Collected data entries
- - - - - - -

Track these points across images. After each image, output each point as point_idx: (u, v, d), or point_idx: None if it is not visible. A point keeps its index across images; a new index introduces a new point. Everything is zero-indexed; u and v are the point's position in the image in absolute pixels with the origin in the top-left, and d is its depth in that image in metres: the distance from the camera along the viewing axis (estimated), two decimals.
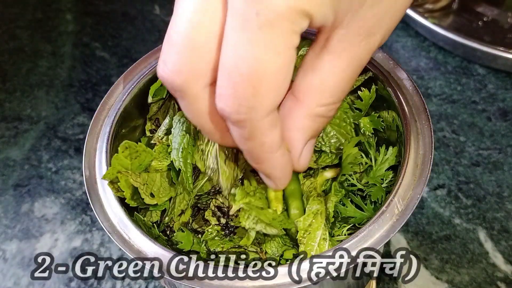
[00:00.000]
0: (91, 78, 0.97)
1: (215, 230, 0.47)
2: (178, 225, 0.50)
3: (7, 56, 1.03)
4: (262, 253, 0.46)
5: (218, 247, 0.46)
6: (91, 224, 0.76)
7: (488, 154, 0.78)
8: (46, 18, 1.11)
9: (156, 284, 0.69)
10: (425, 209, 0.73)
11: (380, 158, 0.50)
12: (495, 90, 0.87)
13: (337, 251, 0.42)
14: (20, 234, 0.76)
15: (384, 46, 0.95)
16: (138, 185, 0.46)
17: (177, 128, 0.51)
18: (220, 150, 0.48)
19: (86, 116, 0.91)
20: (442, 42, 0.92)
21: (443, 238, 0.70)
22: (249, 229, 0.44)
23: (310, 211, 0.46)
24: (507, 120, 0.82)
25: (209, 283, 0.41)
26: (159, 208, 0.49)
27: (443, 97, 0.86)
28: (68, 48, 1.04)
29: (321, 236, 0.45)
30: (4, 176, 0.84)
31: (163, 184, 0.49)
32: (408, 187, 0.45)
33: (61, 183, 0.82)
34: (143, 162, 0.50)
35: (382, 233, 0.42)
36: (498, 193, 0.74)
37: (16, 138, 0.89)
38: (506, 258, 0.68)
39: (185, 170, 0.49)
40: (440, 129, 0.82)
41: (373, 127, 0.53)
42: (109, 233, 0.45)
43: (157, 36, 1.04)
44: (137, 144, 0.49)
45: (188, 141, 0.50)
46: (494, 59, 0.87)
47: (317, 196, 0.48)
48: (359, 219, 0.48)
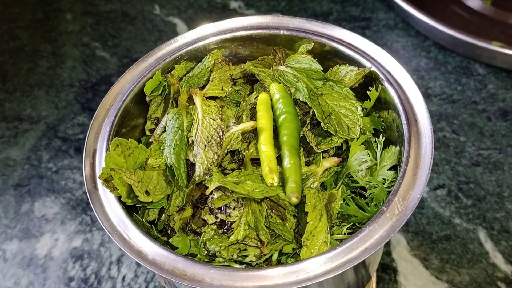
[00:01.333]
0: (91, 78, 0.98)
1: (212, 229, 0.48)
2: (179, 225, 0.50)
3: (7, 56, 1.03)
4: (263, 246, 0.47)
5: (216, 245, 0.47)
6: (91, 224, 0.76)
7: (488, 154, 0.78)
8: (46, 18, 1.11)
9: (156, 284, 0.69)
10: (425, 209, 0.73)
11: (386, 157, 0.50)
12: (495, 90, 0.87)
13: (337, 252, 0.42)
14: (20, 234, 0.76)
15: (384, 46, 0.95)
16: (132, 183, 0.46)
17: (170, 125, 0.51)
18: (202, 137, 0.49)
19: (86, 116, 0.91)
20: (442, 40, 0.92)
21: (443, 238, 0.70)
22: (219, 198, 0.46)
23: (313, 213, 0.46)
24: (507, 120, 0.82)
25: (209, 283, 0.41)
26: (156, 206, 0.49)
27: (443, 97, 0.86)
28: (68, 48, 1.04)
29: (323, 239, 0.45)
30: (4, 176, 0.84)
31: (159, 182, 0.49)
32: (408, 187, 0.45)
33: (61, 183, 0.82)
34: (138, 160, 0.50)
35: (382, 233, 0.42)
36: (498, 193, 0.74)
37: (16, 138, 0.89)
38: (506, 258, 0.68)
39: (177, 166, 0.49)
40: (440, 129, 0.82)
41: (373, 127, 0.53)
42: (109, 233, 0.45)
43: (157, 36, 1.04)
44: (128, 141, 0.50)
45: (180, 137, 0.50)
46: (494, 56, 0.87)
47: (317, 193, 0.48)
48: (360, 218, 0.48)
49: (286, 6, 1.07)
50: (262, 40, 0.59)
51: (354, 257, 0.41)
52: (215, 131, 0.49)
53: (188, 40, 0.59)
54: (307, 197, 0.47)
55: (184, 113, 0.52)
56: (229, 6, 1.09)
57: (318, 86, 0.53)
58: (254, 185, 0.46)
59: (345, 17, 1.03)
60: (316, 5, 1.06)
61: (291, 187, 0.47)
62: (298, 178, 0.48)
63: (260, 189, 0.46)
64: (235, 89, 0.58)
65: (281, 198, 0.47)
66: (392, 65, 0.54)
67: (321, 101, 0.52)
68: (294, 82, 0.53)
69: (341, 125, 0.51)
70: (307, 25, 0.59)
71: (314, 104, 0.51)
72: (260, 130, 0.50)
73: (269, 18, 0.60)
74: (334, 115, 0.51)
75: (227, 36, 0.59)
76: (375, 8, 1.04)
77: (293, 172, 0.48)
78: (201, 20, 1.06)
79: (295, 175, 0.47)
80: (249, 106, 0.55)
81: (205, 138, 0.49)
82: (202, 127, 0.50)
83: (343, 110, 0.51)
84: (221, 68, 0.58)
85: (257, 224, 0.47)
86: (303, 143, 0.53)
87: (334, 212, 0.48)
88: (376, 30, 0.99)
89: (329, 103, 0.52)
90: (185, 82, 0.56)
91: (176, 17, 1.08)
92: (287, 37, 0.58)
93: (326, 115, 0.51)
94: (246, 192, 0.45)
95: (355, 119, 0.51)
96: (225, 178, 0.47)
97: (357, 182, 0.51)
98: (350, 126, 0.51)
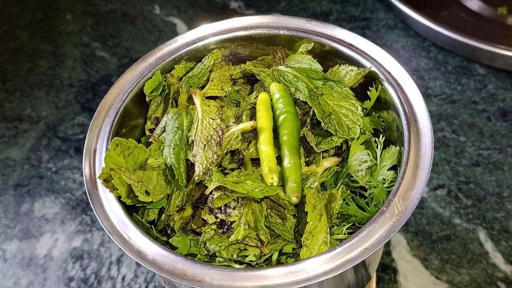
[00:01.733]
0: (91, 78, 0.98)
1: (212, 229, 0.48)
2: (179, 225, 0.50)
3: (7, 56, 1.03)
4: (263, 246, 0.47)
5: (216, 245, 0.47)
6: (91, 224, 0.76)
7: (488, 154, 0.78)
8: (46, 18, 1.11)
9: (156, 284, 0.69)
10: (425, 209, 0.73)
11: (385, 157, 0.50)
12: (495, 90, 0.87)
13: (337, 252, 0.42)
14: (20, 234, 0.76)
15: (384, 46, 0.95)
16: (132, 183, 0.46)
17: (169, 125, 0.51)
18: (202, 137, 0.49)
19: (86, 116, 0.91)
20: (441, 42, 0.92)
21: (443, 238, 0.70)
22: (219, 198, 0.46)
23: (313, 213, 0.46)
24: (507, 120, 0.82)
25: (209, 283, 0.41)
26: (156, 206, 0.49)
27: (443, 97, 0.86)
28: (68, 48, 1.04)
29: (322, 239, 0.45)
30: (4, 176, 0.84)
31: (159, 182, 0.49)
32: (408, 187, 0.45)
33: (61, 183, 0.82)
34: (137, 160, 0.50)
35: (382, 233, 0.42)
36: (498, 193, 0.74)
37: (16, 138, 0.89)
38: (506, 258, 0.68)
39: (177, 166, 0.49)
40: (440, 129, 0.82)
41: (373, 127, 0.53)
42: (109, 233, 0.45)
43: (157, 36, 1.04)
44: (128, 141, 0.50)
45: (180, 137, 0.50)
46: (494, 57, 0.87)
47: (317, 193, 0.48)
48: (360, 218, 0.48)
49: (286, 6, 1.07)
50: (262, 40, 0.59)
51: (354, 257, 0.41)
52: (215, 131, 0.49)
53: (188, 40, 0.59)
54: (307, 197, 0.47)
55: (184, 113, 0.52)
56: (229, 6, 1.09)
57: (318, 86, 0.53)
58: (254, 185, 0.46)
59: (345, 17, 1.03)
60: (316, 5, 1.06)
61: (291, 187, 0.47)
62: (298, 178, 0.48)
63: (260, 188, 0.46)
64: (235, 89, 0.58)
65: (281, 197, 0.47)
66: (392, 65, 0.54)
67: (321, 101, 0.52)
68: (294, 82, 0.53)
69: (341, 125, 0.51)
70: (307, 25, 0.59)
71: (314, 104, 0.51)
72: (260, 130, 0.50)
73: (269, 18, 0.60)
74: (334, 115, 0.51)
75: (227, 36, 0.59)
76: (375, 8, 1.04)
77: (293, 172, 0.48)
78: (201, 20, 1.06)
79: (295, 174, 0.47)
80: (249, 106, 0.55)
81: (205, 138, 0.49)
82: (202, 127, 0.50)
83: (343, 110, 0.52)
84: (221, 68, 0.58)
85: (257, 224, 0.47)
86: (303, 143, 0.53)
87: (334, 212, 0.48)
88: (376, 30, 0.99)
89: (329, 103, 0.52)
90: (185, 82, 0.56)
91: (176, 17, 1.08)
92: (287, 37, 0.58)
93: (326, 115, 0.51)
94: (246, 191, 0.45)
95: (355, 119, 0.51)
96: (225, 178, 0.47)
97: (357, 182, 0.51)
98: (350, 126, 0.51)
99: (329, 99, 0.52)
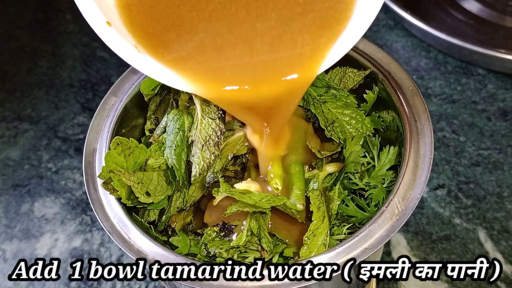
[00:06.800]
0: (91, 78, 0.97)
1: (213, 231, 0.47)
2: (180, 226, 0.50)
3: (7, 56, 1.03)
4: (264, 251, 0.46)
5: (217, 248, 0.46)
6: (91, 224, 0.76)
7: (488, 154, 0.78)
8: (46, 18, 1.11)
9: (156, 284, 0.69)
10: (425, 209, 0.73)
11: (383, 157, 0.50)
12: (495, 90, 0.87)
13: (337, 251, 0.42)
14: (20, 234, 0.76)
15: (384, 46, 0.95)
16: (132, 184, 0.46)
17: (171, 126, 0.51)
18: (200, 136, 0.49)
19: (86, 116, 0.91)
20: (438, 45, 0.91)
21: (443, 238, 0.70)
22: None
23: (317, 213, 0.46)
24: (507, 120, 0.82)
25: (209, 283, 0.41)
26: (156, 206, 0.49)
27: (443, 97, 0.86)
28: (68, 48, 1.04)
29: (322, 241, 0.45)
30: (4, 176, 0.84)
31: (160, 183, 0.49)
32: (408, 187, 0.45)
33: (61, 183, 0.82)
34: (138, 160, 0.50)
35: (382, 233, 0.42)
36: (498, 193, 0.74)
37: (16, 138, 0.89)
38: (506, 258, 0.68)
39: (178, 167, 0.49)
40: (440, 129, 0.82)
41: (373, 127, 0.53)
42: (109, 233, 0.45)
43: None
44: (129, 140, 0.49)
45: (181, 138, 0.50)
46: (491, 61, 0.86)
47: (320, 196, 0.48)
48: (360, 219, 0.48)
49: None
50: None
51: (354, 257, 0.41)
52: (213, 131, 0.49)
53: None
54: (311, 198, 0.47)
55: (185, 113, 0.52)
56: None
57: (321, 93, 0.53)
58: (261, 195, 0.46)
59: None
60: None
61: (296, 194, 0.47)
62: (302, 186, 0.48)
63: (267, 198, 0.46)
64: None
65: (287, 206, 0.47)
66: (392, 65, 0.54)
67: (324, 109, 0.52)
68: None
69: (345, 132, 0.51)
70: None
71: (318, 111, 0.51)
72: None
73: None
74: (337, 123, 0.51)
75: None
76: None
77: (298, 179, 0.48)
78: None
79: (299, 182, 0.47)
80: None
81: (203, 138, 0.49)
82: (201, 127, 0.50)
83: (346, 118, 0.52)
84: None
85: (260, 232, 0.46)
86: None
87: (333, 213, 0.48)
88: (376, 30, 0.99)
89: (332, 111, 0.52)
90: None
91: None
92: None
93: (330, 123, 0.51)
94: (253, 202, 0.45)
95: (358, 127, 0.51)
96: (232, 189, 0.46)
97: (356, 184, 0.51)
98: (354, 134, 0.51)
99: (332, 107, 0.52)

- - - - - - -

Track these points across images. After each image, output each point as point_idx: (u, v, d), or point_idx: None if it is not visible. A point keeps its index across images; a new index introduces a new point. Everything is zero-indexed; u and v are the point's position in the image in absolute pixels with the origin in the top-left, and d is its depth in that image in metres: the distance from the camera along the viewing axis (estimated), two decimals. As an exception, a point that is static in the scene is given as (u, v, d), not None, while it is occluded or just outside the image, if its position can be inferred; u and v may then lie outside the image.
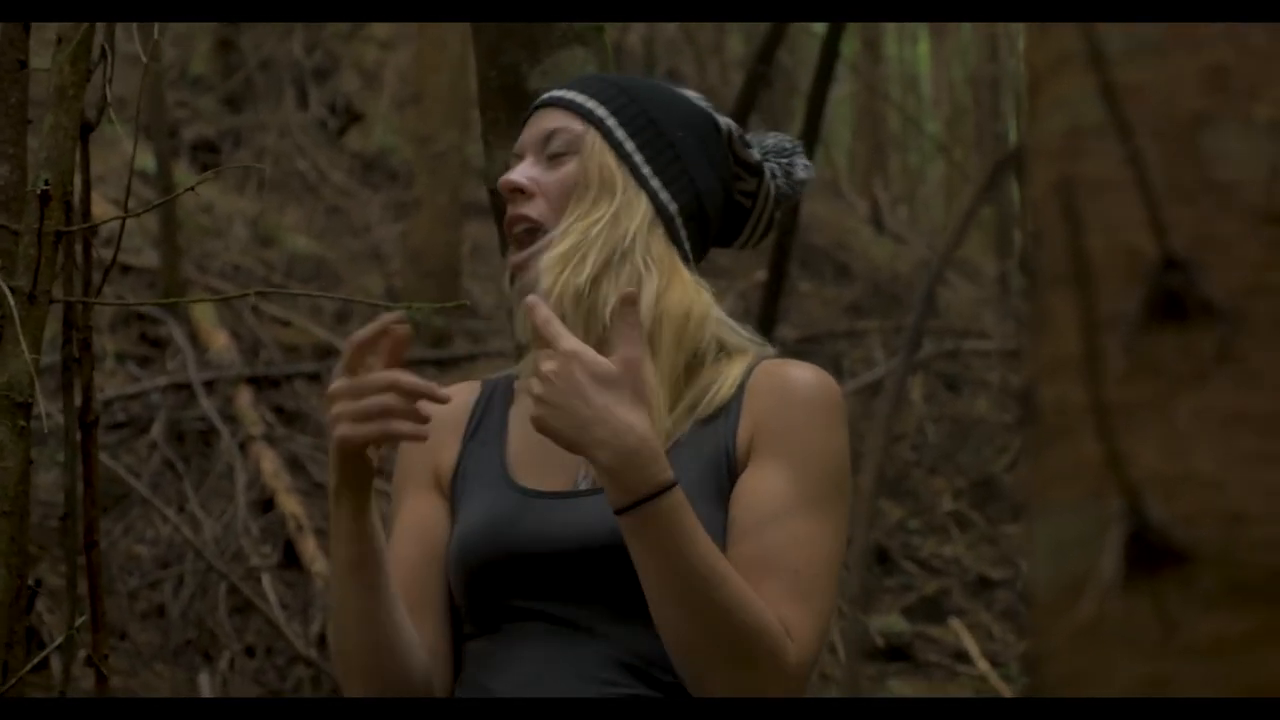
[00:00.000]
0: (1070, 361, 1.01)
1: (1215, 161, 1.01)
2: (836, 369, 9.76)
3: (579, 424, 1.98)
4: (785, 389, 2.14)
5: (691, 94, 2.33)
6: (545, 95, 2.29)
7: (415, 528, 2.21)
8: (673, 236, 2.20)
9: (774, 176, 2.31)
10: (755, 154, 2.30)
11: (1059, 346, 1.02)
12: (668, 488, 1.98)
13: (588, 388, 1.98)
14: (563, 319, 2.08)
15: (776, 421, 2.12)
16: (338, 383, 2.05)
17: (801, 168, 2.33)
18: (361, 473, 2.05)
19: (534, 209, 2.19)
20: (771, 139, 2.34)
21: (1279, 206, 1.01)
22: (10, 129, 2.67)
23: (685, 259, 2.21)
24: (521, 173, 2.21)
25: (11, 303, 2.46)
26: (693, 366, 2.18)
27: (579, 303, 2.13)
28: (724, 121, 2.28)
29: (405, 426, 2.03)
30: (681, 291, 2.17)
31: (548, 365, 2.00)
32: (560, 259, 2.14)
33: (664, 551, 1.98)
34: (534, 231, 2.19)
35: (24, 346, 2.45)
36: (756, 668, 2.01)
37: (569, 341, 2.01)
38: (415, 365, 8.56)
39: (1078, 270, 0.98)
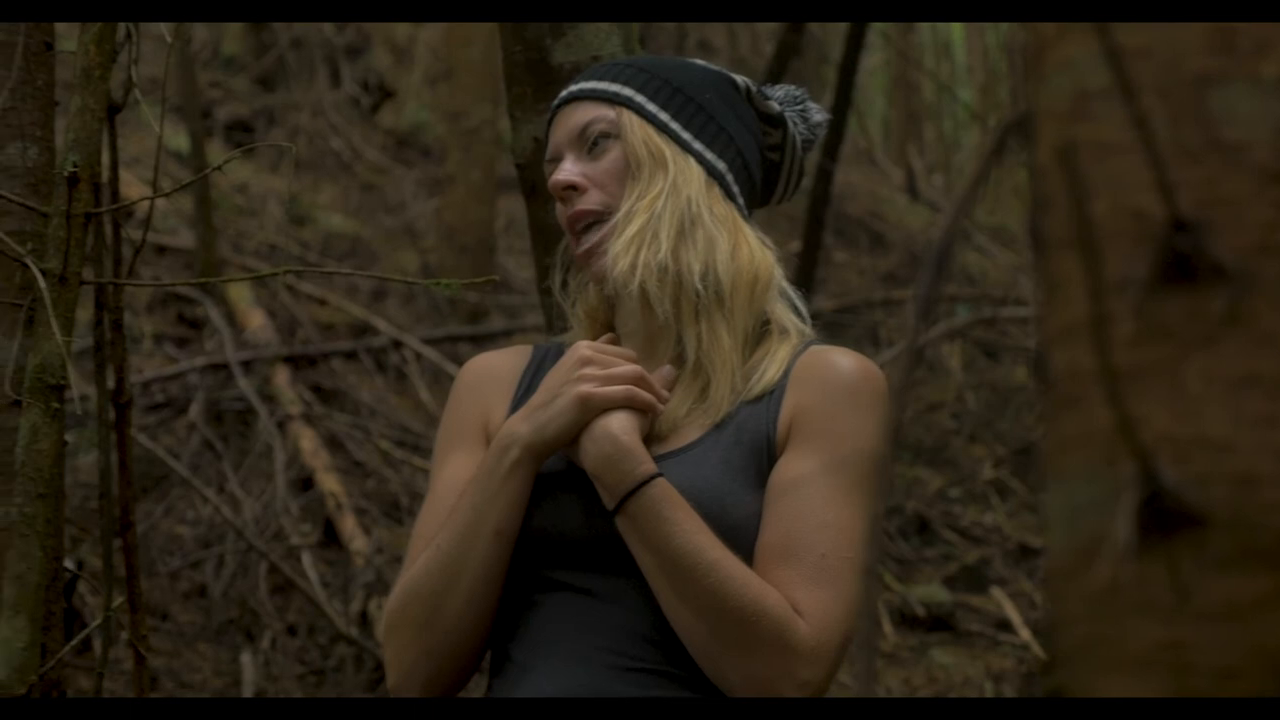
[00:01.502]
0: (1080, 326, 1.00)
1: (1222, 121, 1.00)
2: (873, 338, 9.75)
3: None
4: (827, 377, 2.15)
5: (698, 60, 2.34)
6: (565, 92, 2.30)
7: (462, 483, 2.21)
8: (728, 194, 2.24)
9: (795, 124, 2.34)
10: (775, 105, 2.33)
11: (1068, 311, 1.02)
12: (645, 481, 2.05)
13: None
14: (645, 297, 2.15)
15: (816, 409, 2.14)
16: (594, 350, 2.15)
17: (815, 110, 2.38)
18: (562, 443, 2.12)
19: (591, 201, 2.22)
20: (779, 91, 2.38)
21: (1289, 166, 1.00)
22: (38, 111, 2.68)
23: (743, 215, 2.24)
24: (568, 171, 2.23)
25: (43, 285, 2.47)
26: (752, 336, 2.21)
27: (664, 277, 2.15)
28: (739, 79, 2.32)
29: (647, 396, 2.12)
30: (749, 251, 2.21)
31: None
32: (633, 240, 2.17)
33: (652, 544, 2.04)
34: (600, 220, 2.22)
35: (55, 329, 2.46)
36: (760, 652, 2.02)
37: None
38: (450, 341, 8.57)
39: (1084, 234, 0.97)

- - - - - - -

All lines in the records above that contain "axis" are to be reported.

*OUTPUT OF THE TASK*:
Track these points across images. After each image, output each point as point_idx: (u, v, d), or point_idx: None if it is not visible. A point keeps its index across images; a new index introduces a new point. Everything is zero-indexed; u and v are the point's position in the image in absolute pixels with the origin in the top-left, and d is its depth in that image in metres: the distance from the camera along the viewing axis (estimated), two decimals.
Track these points across images. After each image, output each point as point_idx: (u, v, d), or point_idx: None if it is not visible. A point keeps its index across images; a new index introduces a new point. Everything is zero-indexed; u and v are the point's position in the image in absolute pixels with the origin in the top-left, and d is its depth in that image in metres: the distance from the camera along the viewing axis (estimated), two decimals. As an exception, a point that is static in the scene is given as (u, v, d), not None, while it is occluded or just outside the image, if its position can be inferred; u and v may then lie outside the image.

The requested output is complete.